Persistent hyperplastic primary vitreous or persistent fetal vasculature is a rare anomaly of the eye where it doesn’t fully form in the womb. When an eye is formed in utero, a stalk connects the back of the eye to the pupil, and once the eye develops further, the stalk then regresses and the eye is left clear to allow light in for vision. With PHPV, that stalk sometimes doesn’t regress—and the eye remains cloudy. A PHPV cataract is the worst type of cataract for vision prognosis, and needs to be removed between 6 and 8 weeks of age for a chance for the brain to make the right connections to the eye in order to establish vision. Microphthalmia can pair with PHPV, but can also exist alone. That condition is the medical term for having a smaller eye. It can vary in severity and in how it affects vision. All together, these conditions lead to increased risk of glaucoma, poor vision prognosis, and a long journey of maintenance and related surgeries.

3 responses to “Discovering PHPV/PFV in our Newborn

  1. Pingback: Preparing for a Newborn’s Cataract Surgery | For Little Eyes·

  2. We just found out our 3 mnt old grand-son has PFV of both eyes. Needless to say his parents are devistated and the family is in sock and sad. None of us have been able to do anything except cry at the loss of this little family’s tragic new reality. I am trying to find support for my daughter and son in law. If anyone can hear my cry for help..pls contact me.
    Thank you for any support you may be able to offer.

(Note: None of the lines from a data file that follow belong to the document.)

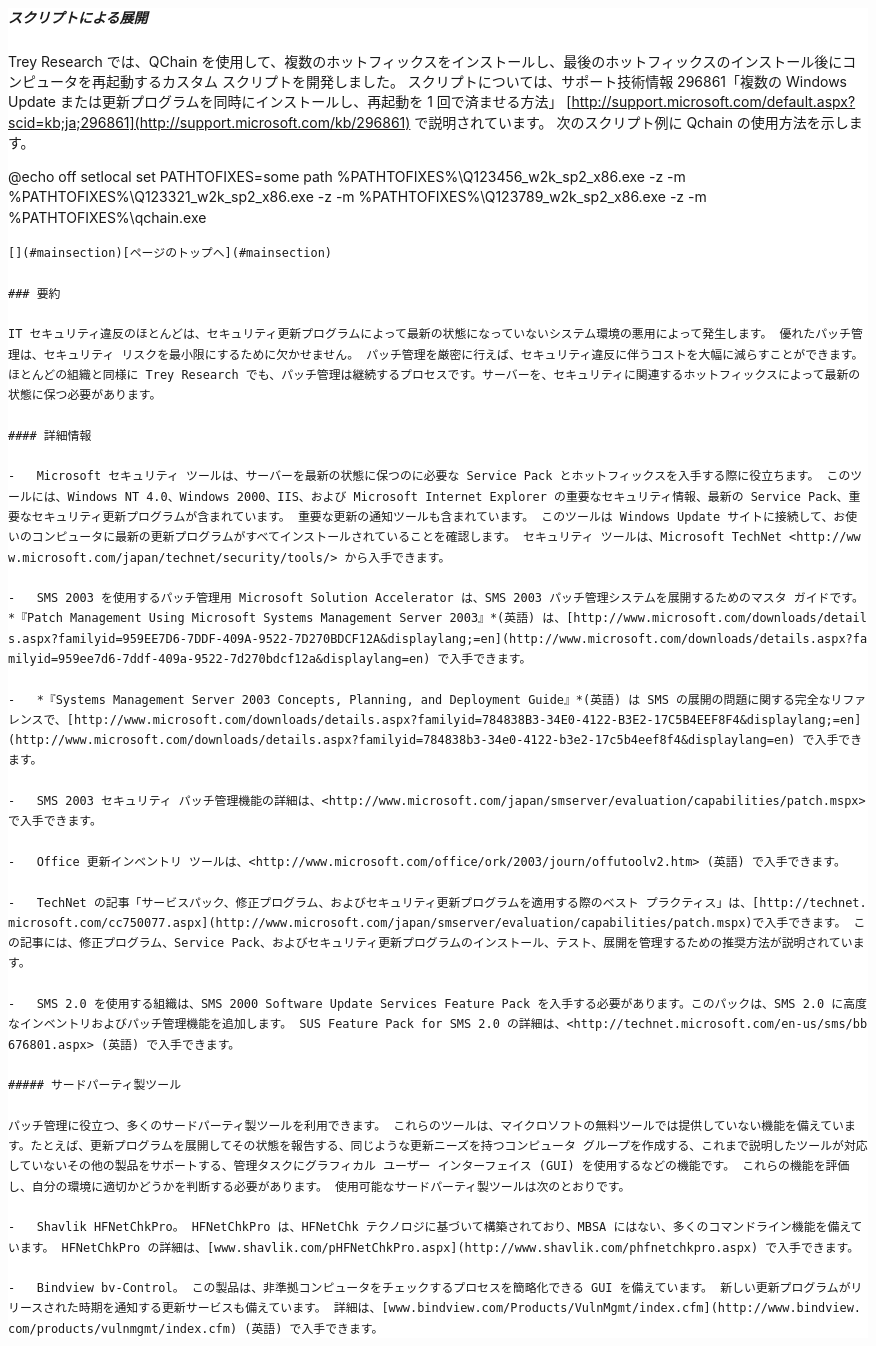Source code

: ##### スクリプトによる展開
  
Trey Research では、QChain を使用して、複数のホットフィックスをインストールし、最後のホットフィックスのインストール後にコンピュータを再起動するカスタム スクリプトを開発しました。 スクリプトについては、サポート技術情報 296861「複数の Windows Update または更新プログラムを同時にインストールし、再起動を 1 回で済ませる方法」 [http://support.microsoft.com/default.aspx?scid=kb;ja;296861](http://support.microsoft.com/kb/296861) で説明されています。 次のスクリプト例に Qchain の使用方法を示します。
  
<codesnippet language displaylanguage containsmarkup="false"> @echo off setlocal set PATHTOFIXES=some path %PATHTOFIXES%\\Q123456\_w2k\_sp2\_x86.exe -z -m %PATHTOFIXES%\\Q123321\_w2k\_sp2\_x86.exe -z -m %PATHTOFIXES%\\Q123789\_w2k\_sp2\_x86.exe -z -m %PATHTOFIXES%\\qchain.exe   
```  
[](#mainsection)[ページのトップへ](#mainsection)
  
### 要約
  
IT セキュリティ違反のほとんどは、セキュリティ更新プログラムによって最新の状態になっていないシステム環境の悪用によって発生します。 優れたパッチ管理は、セキュリティ リスクを最小限にするために欠かせません。 パッチ管理を厳密に行えば、セキュリティ違反に伴うコストを大幅に減らすことができます。 ほとんどの組織と同様に Trey Research でも、パッチ管理は継続するプロセスです。サーバーを、セキュリティに関連するホットフィックスによって最新の状態に保つ必要があります。
  
#### 詳細情報
  
-   Microsoft セキュリティ ツールは、サーバーを最新の状態に保つのに必要な Service Pack とホットフィックスを入手する際に役立ちます。 このツールには、Windows NT 4.0、Windows 2000、IIS、および Microsoft Internet Explorer の重要なセキュリティ情報、最新の Service Pack、重要なセキュリティ更新プログラムが含まれています。 重要な更新の通知ツールも含まれています。 このツールは Windows Update サイトに接続して、お使いのコンピュータに最新の更新プログラムがすべてインストールされていることを確認します。 セキュリティ ツールは、Microsoft TechNet <http://www.microsoft.com/japan/technet/security/tools/> から入手できます。
  
-   SMS 2003 を使用するパッチ管理用 Microsoft Solution Accelerator は、SMS 2003 パッチ管理システムを展開するためのマスタ ガイドです。 *『Patch Management Using Microsoft Systems Management Server 2003』*(英語) は、[http://www.microsoft.com/downloads/details.aspx?familyid=959EE7D6-7DDF-409A-9522-7D270BDCF12A&displaylang;=en](http://www.microsoft.com/downloads/details.aspx?familyid=959ee7d6-7ddf-409a-9522-7d270bdcf12a&displaylang=en) で入手できます。
  
-   *『Systems Management Server 2003 Concepts, Planning, and Deployment Guide』*(英語) は SMS の展開の問題に関する完全なリファレンスで、[http://www.microsoft.com/downloads/details.aspx?familyid=784838B3-34E0-4122-B3E2-17C5B4EEF8F4&displaylang;=en](http://www.microsoft.com/downloads/details.aspx?familyid=784838b3-34e0-4122-b3e2-17c5b4eef8f4&displaylang=en) で入手できます。
  
-   SMS 2003 セキュリティ パッチ管理機能の詳細は、<http://www.microsoft.com/japan/smserver/evaluation/capabilities/patch.mspx> で入手できます。
  
-   Office 更新インベントリ ツールは、<http://www.microsoft.com/office/ork/2003/journ/offutoolv2.htm> (英語) で入手できます。
  
-   TechNet の記事「サービスパック、修正プログラム、およびセキュリティ更新プログラムを適用する際のベスト プラクティス」は、[http://technet.microsoft.com/cc750077.aspx](http://www.microsoft.com/japan/smserver/evaluation/capabilities/patch.mspx)で入手できます。 この記事には、修正プログラム、Service Pack、およびセキュリティ更新プログラムのインストール、テスト、展開を管理するための推奨方法が説明されています。
  
-   SMS 2.0 を使用する組織は、SMS 2000 Software Update Services Feature Pack を入手する必要があります。このパックは、SMS 2.0 に高度なインベントリおよびパッチ管理機能を追加します。 SUS Feature Pack for SMS 2.0 の詳細は、<http://technet.microsoft.com/en-us/sms/bb676801.aspx> (英語) で入手できます。
  
##### サードパーティ製ツール
  
パッチ管理に役立つ、多くのサードパーティ製ツールを利用できます。 これらのツールは、マイクロソフトの無料ツールでは提供していない機能を備えています。たとえば、更新プログラムを展開してその状態を報告する、同じような更新ニーズを持つコンピュータ グループを作成する、これまで説明したツールが対応していないその他の製品をサポートする、管理タスクにグラフィカル ユーザー インターフェイス (GUI) を使用するなどの機能です。 これらの機能を評価し、自分の環境に適切かどうかを判断する必要があります。 使用可能なサードパーティ製ツールは次のとおりです。
  
-   Shavlik HFNetChkPro。 HFNetChkPro は、HFNetChk テクノロジに基づいて構築されており、MBSA にはない、多くのコマンドライン機能を備えています。 HFNetChkPro の詳細は、[www.shavlik.com/pHFNetChkPro.aspx](http://www.shavlik.com/phfnetchkpro.aspx) で入手できます。
  
-   Bindview bv-Control。 この製品は、非準拠コンピュータをチェックするプロセスを簡略化できる GUI を備えています。 新しい更新プログラムがリリースされた時期を通知する更新サービスも備えています。 詳細は、[www.bindview.com/Products/VulnMgmt/index.cfm](http://www.bindview.com/products/vulnmgmt/index.cfm) (英語) で入手できます。
```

  3. My daughter has the exact same diagnosis as Arthur. She is now 14, and is doing very well. The only time I have noticed her struggle with her eye is 3D movies (although I’ve been told new 3D glasses dont need both eyes to work to see 3D, and also recently when she wanted to apply eye make up.
    she has always seen the world in this way, and while she does wonder what it would be like to see with both eyes, she can do anything!
    I was very concerned when she was an infant, but truly, she is thriving!